The UN Security Council on Tuesday unanimously agreed to boost the number of UN troops and police in Haiti by 3,500 to help maintain peace and security and support earthquake relief efforts.
The full potential strength of the United Nations' Haiti force, known as MINUSTAH, will rise to 12,651, up from the current level of around 9,000.
Chinese UN Ambassador Zhang Yesui, council president for the month of January, told reporters after the vote that the reinforcements would have a six-month mandate but his words appeared to leave open the option that it could be extended.
All 15 members of the Security Council voted in favor of the resolution, which said the increase was a recognition of "the dire circumstances and urgent need for a response."
"I am ... grateful to the Security Council for their swift action," UN Secretary-General Ban Ki-moon told reporters, adding that it was "a clear signal that the world is with Haiti."
It was important to do everything necessary to get the additional forces on the ground as soon as possible, he said, adding that it could be done "quite quickly."
UN blue-helmeted troops have been struggling to help keep order and deliver aid after the Jan. 12 quake wrecked the Haitian capital Port-au-Prince and killed as many as 200,000 people.

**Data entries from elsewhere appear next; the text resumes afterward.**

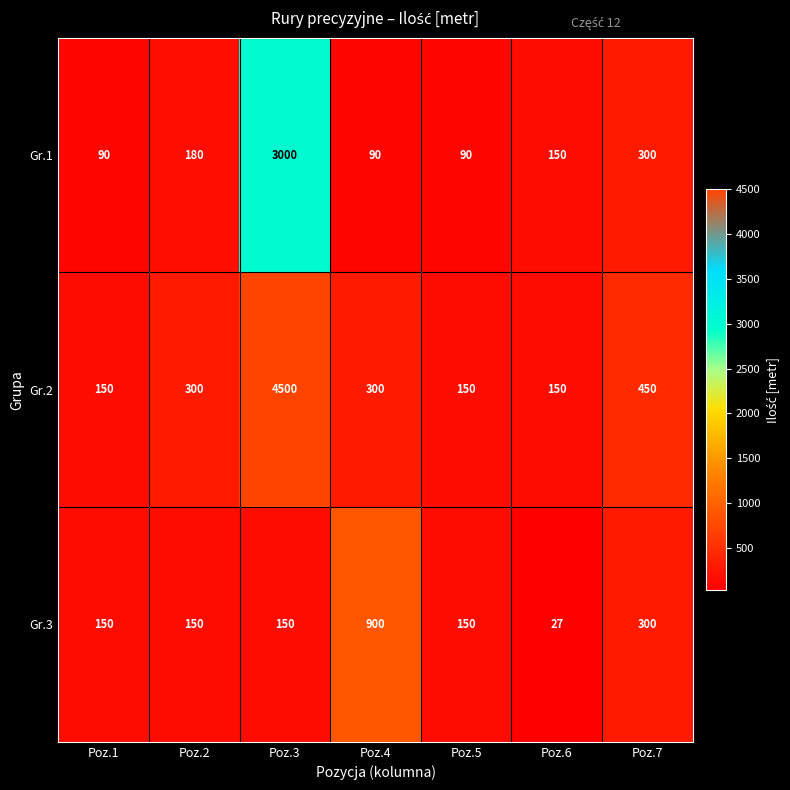

What is the difference between the maximum and minimum values in the Gr.3 series?

873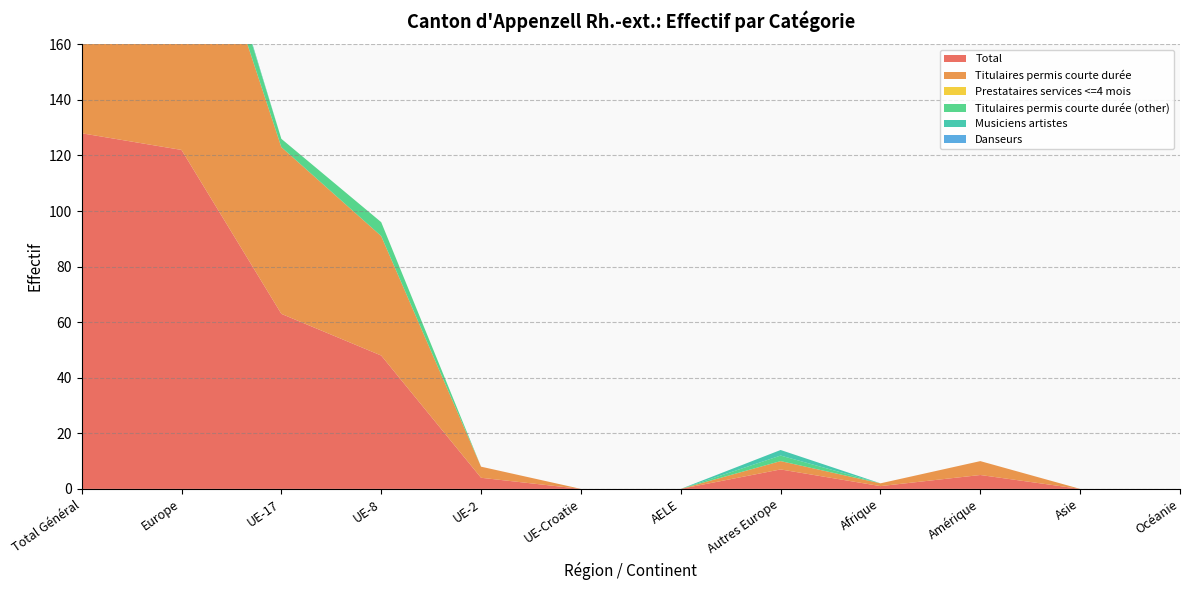

Reading left to right, list all the values displayed in this chart.

Total: Total Général=128	Europe=122	UE-17=63	UE-8=48	UE-2=4	UE-Croatie=0	AELE=0	Autres Europe=7	Afrique=1	Amérique=5	Asie=0	Océanie=0
Titulaires permis courte durée: Total Général=116	Europe=110	UE-17=60	UE-8=43	UE-2=4	UE-Croatie=0	AELE=0	Autres Europe=3	Afrique=1	Amérique=5	Asie=0	Océanie=0
Prestataires services <=4 mois: Total Général=0	Europe=0	UE-17=0	UE-8=0	UE-2=0	UE-Croatie=0	AELE=0	Autres Europe=0	Afrique=0	Amérique=0	Asie=0	Océanie=0
Titulaires permis courte durée (other): Total Général=10	Europe=10	UE-17=3	UE-8=5	UE-2=0	UE-Croatie=0	AELE=0	Autres Europe=2	Afrique=0	Amérique=0	Asie=0	Océanie=0
Musiciens artistes: Total Général=2	Europe=2	UE-17=0	UE-8=0	UE-2=0	UE-Croatie=0	AELE=0	Autres Europe=2	Afrique=0	Amérique=0	Asie=0	Océanie=0
Danseurs: Total Général=0	Europe=0	UE-17=0	UE-8=0	UE-2=0	UE-Croatie=0	AELE=0	Autres Europe=0	Afrique=0	Amérique=0	Asie=0	Océanie=0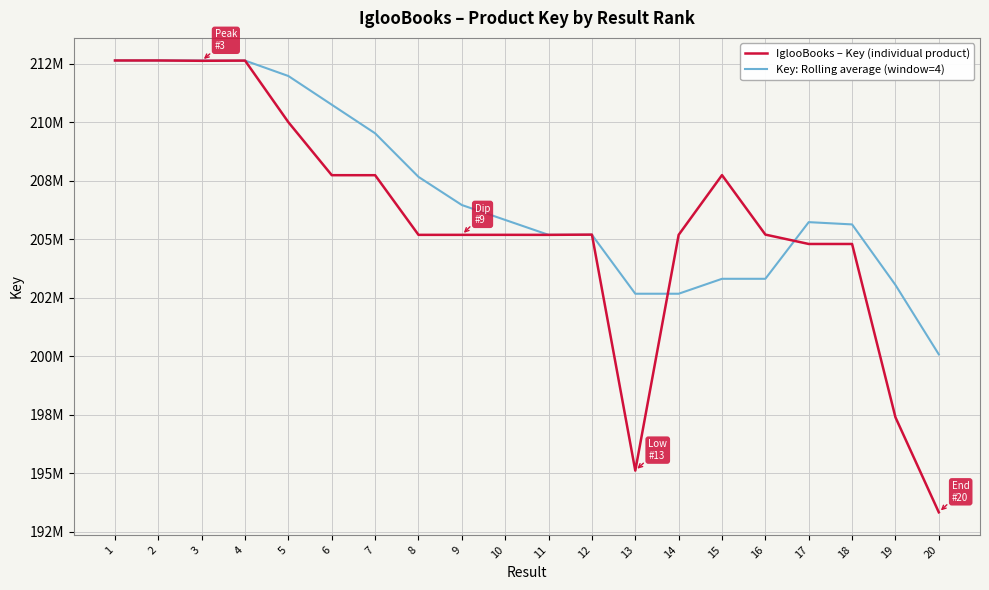

Where is the first local minimum for Key: Rolling average (window=4)?

11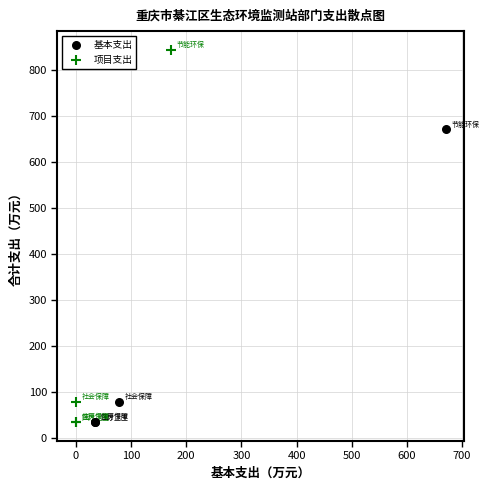

Which series has the widest spread of Y values?

项目支出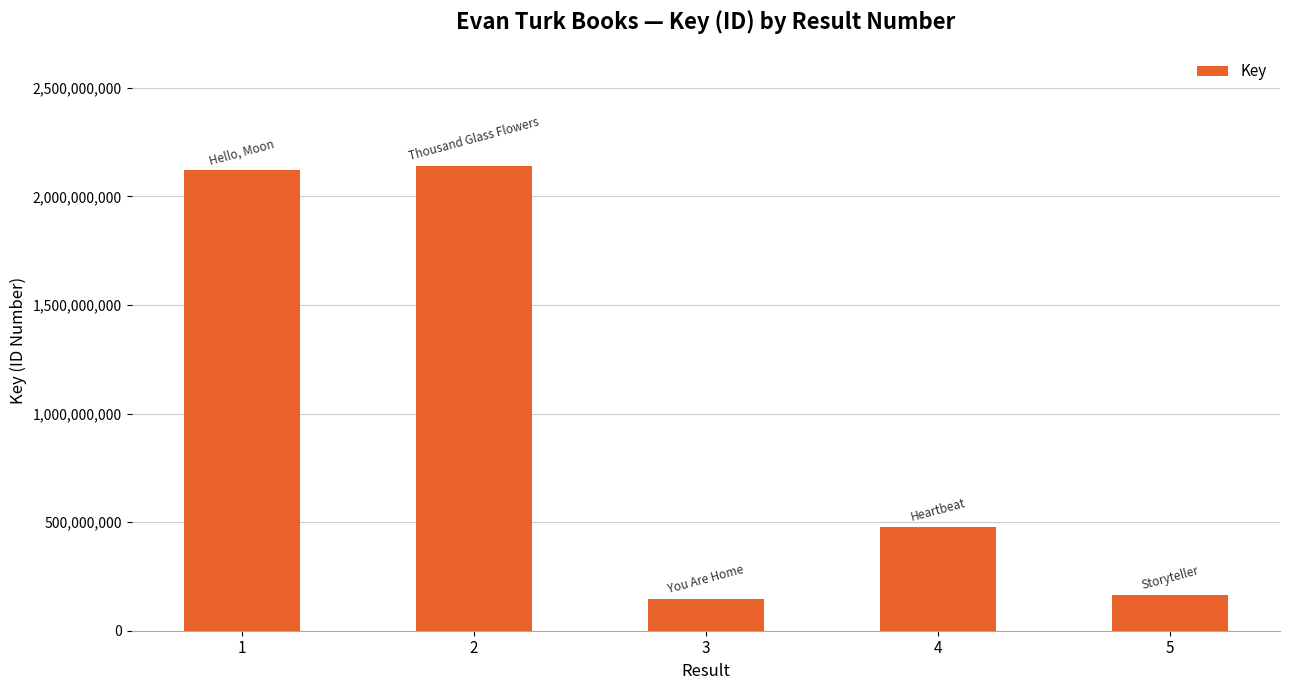

Reading left to right, extract all data points from this chart.

1=2120078777	2=2140791023	3=145077018	4=476028017	5=164451313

UN peacekeeping chief Alain Le Roy told reporters the main task of the reinforcements would be to escort aid convoys.
US Deputy Ambassador Alejandro Wolff welcomed the increase in peacekeepers and made clear the United Nations, not the United States, was in charge of coordinating the humanitarian response to the disaster.
"The US effort there is to support the UN and the Haitian government," Wolff said. "We will support them how best we can."
More than 11,000 US military personnel are on the ground in Haiti but Wolff said he was not aware of plans for any of them to join the UN force.
Haiti's neighbor, the Dominican Republic, has offered an 800-strong battalion to form part of the MINUSTAH reinforcement.
Edmond Mulet, sent to Haiti to take over the UN mission after its chief, Hedi Annabi, and dozens of other UN staff died in the earthquake, said he understood Brazil was also offering more troops and France and Chile were offering police.
Speaking by videolink from Port-au-Prince, Mulet said he hoped those extra troops that were needed would be in place within two weeks.
"What we need from them is to be self-sustainable. They have to come with everything they need, because the mission is not really able to support them at this point," he said.
Ban raised concerns over haphazard aid efforts saying there was a risk that "unsolicited and uncoordinated supplies and personnel entering the country will stretch limited logistical resources and interfere with the delivery of vital aid."
He appealed to private aid groups to work closely with the United Nations "to make sure that our joint efforts complement one another."